Allan Wood, owner of the new event venue Kendall Hall downtown, addressed the council at their July 11 meeting about his concerns especially about people loitering outside the business.
Ewing said he has always done his best to be a good neighbor downtown, but has worked since the concerns were voiced to curb loitering and ensure the noise does not rise above what is allowed.
“I’ve been working with the police, sometimes calling them about 15 or 20 minutes before we close if we have a large crowd when there’s going to be a lot of people leaving at the same time,” Ewing said.
Ewing said the majority of the loitering problems come at the time when the bar closes at 2 a.m. and people linger as they make their way out of the establishment.
He said he also has decided not to host live entertainment at the outdoor Tiki bar to limit any noise concerns.
Sherry Helms, owner of Home Gallery across the street, said the Trojan Tavern is a good business neighbor, but that she had noticed a loitering problem in the past.
“Our business is not open when the Tavern is open but if I work late, then I can hear all the commotion outside,” Helms said.
Ziad Rollins, owner of Flo’s next door to the bar, said the business is a great neighbor.
“It brings in revenue for the city and community,” Rollins said. “Also, the Tavern brings in such a diverse crowd that there is a night for everyone to come in and enjoy a drink. It’s a place for the whole community.”
Rollins said there needs to be a strong bond between downtown businesses to present a unified front.
“It makes us all look bad in downtown if the businesses can’t get along and it will deter people from investing in businesses,” Rollins said. “We should discuss things business to business.”
Wood said at the council meeting that he does not want to shut down the tavern and is not seeking an adversarial relationship with Ewing.

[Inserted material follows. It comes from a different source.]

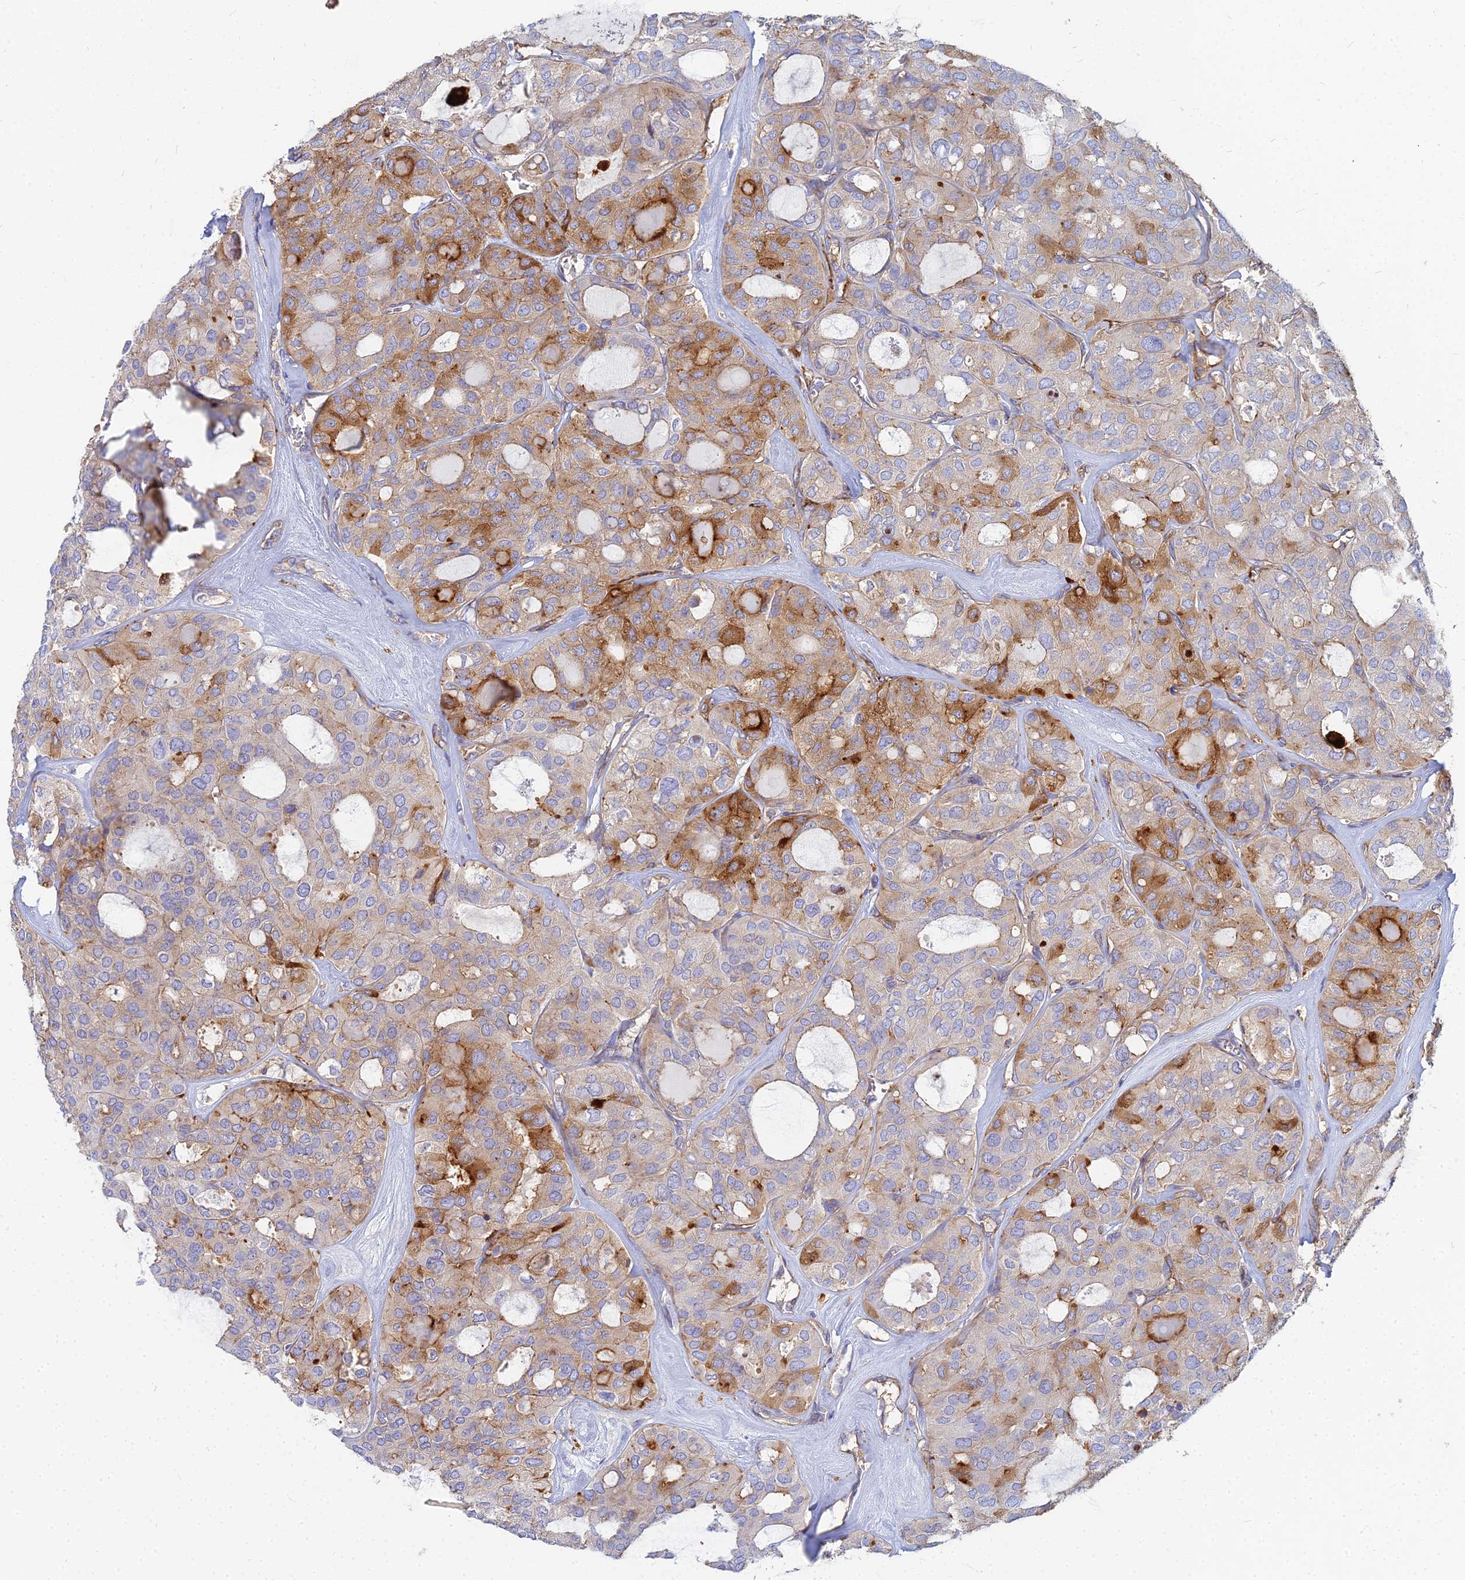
{"staining": {"intensity": "strong", "quantity": "<25%", "location": "cytoplasmic/membranous"}, "tissue": "thyroid cancer", "cell_type": "Tumor cells", "image_type": "cancer", "snomed": [{"axis": "morphology", "description": "Follicular adenoma carcinoma, NOS"}, {"axis": "topography", "description": "Thyroid gland"}], "caption": "Follicular adenoma carcinoma (thyroid) tissue reveals strong cytoplasmic/membranous positivity in approximately <25% of tumor cells (Brightfield microscopy of DAB IHC at high magnification).", "gene": "VAT1", "patient": {"sex": "male", "age": 75}}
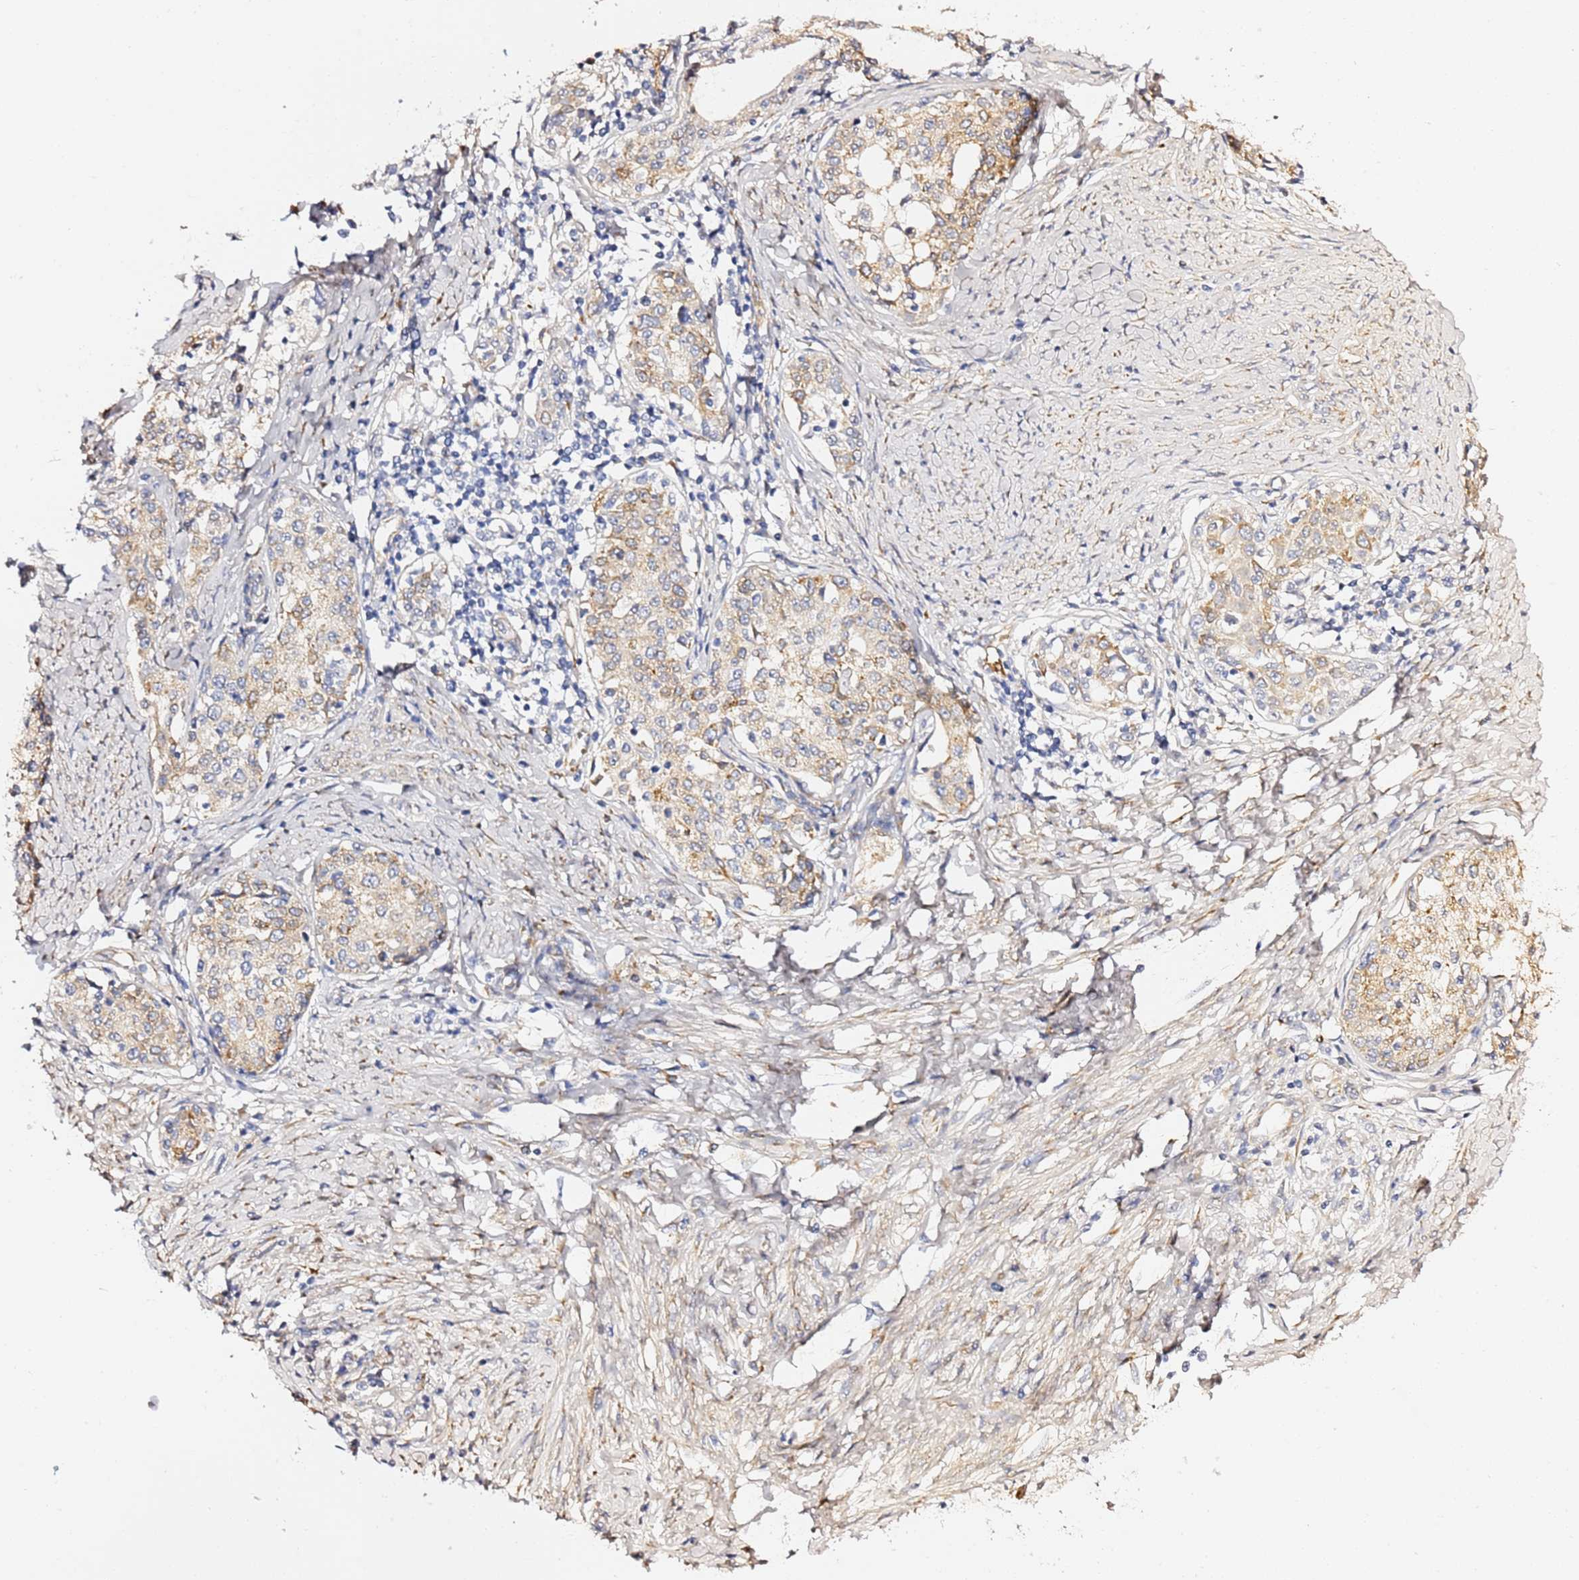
{"staining": {"intensity": "moderate", "quantity": "25%-75%", "location": "cytoplasmic/membranous"}, "tissue": "cervical cancer", "cell_type": "Tumor cells", "image_type": "cancer", "snomed": [{"axis": "morphology", "description": "Squamous cell carcinoma, NOS"}, {"axis": "morphology", "description": "Adenocarcinoma, NOS"}, {"axis": "topography", "description": "Cervix"}], "caption": "Human adenocarcinoma (cervical) stained for a protein (brown) reveals moderate cytoplasmic/membranous positive expression in about 25%-75% of tumor cells.", "gene": "GDAP2", "patient": {"sex": "female", "age": 52}}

“No one wants to see Von be anything but happy, healthy and successful,” Wood said. “We just want to use some common sense to resolve the issues … Respect, kindness and understanding for neighbors in general, our fellow man. This, as with most misunderstandings and problems, can be solved by working together.”
The portion of the city’s noise ordinance that applies to businesses is found in Sec. 14-7-b2 of the code of ordinances:
“It is hereby declared a nuisance and shall be unlawful to operate or play any radio, television, phonograph, musical instrument, or similar device which produces or reproduces sound, whether from a business or a residence, in such a manner as to be plainly audible at a distance of fifty (50) feet to any person in a commercial, residential, multi-family dwelling, or public place.”
A violation of the ordinance is punishable by a fine of up to $200.